# Incenter and Circumcenter lie on a circle

$O$ is the center of the circumcircle of $\triangle ABC$ and $J$ is the center of the incircle. It is known that $A, B, O, J$ lie on a circle. Prove that $\angle C = 60°$

• For the OP: many users here tend to downvote so-called PSQs (Problem Statement Questions) like yours, and answers, too (some god will forgive them, but the poor human Jack won't). So it is in your (and community's) best interest to improve your actual question by adding some context (your attempts, why this question is relevant to you, something along these lines). Cheers. Oct 4 '16 at 14:55
• Yes, indeed, basically if we are going to spend some time (and effort) writing solutions or hits to your homework problem, you should invest effort and time to add a motivating statement and give people an incentive.

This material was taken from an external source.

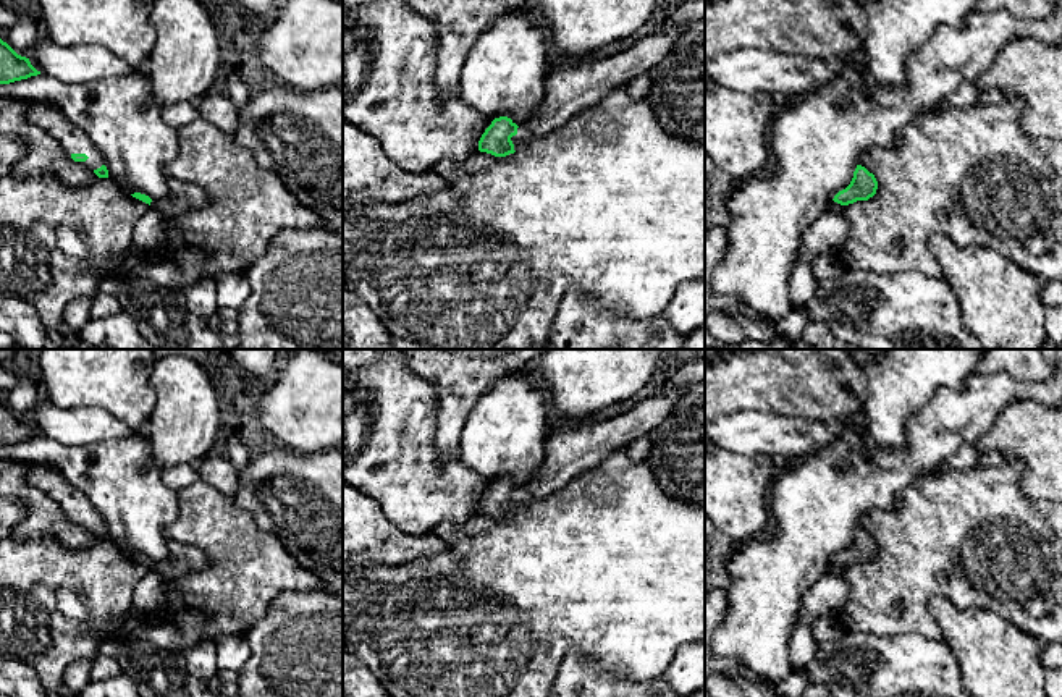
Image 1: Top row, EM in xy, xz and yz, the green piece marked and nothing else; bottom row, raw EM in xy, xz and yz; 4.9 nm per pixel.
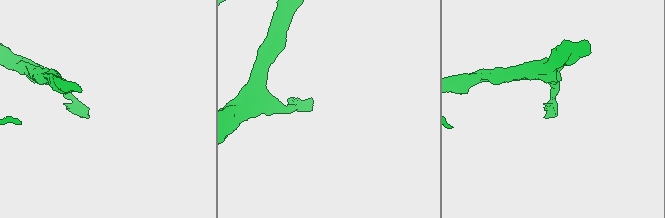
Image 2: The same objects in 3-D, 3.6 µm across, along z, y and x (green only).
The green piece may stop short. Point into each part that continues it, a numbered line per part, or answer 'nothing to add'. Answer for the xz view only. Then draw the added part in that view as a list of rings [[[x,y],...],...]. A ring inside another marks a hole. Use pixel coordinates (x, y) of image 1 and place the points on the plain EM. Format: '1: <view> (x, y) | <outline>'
1: xz (568, 451) | [[[689,387],[658,390],[629,411],[608,420],[575,425],[553,432],[545,443],[545,458],[532,480],[511,500],[514,513],[524,513],[532,503],[566,487],[580,472],[603,461],[614,450],[627,450],[630,443],[650,435],[674,409]]]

Oct 4 '16 at 14:59

Approach 1. If $I,O$ are the incenter and circumcenter of $ABC$, we have $$\widehat{AIB} = 90^\circ+\tfrac{1}{2}\widehat{C},\qquad \widehat{AOB}=2\widehat{C}$$ by angle chasing. If $A,I,O,B$ lie on the same circle, $\widehat{AIB}=\widehat{AOB}$ must hold, and the claim readily follows.
Approach 2. Let $D$ be the point of intersection between the internal angle bisector through $C$ and the circumcircle of $ABC$. By a well-known lemma, $DA=DI=DB$. If $O$ lies on the circumcircle of $AIB$, we have that both $ADO$ and $BDO$ are equilateral triangles, hence $\widehat{C}=60^\circ$.
$$\angle AOB=2\angle ACB$$ $$\angle AJB=90^{\circ}+\frac{\angle ACB}2$$ and $$\angle AOB=\angle AJB$$ Let $$\angle ACB=x$$. Then $$2x=90+\frac x2$$ $$x=60$$
Another hint: Let line $CJ$ intersect the circumcircle at point $L \neq C$. Then show that $LA = LJ = LB$ by proving that triangles $ALJ$ and $BLJ$ are isosceles. Consider the circle $c_L$ centered at $L$ and of radius $LA = LJ = LB$. Then points $A, J, B$ lie on circle $c_L$. Now, in the case of this problem, point $O$ lies on the same circle as $A, J, B$ which is circle $c_L$ with center $L$. What is then the length of $LO = ?$ What about the lengths $BO$ and $AO$? What kind of triangles are $AOL$ and $BOL$? What can you conclude about angles $\angle\, AOL$ and $\angle \, BOL$?